■ Goal of the exercise: Using the data that follows, return exactly the lines from the one that contains "camera: 40 degrees right, 5 degrees down" through the one that contains "picture frame [887,351,939,481]", ends included.

■ Data extracts:
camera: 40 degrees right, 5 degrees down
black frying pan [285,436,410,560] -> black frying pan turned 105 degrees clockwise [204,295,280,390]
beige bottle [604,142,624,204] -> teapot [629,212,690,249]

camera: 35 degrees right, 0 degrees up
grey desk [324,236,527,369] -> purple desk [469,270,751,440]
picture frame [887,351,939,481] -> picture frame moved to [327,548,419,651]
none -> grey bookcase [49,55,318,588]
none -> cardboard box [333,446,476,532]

---

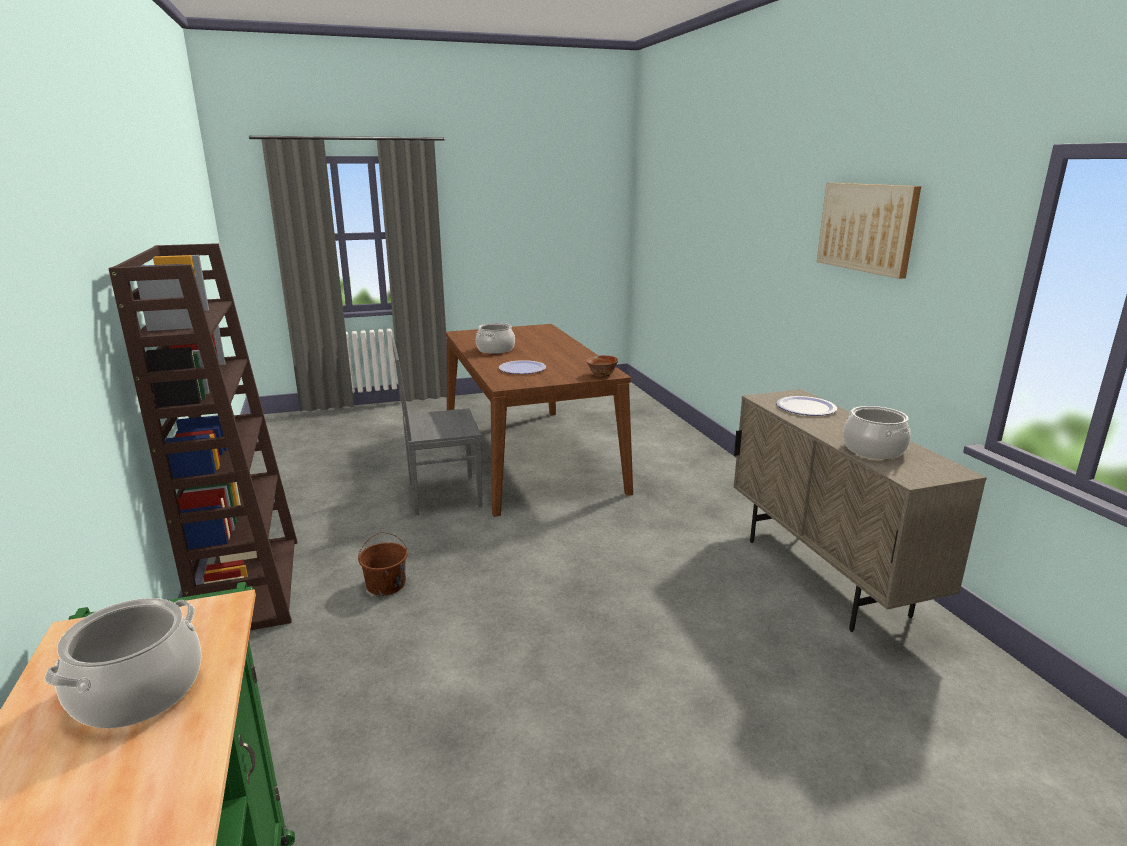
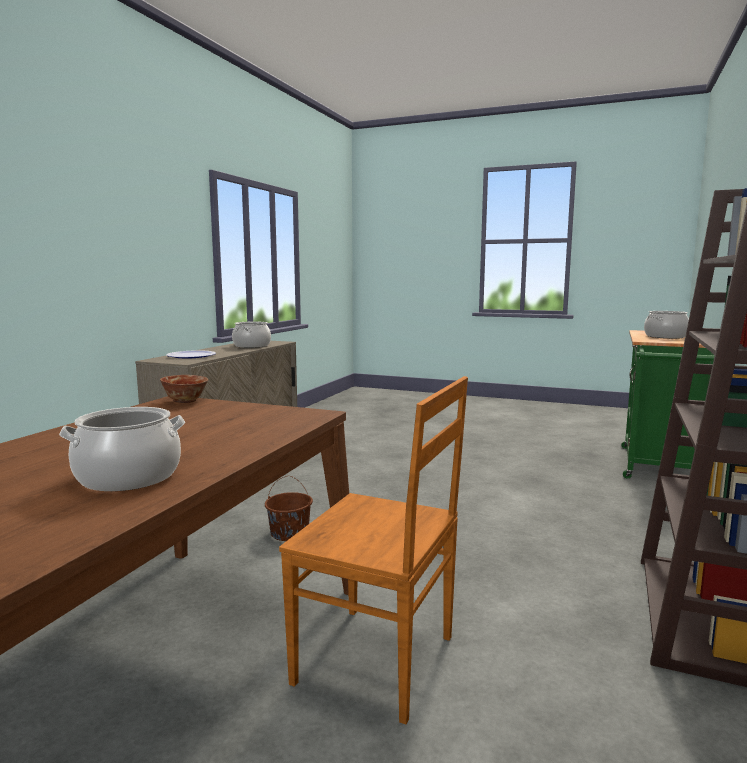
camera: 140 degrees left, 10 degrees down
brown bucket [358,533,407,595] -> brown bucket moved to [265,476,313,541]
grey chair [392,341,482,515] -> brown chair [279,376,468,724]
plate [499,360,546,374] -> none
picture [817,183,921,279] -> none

■ Output of the exercise:
camera: 40 degrees right, 5 degrees down
black frying pan [285,436,410,560] -> black frying pan turned 105 degrees clockwise [204,295,280,390]
beige bottle [604,142,624,204] -> teapot [629,212,690,249]

camera: 35 degrees right, 0 degrees up
grey desk [324,236,527,369] -> purple desk [469,270,751,440]
picture frame [887,351,939,481] -> picture frame moved to [327,548,419,651]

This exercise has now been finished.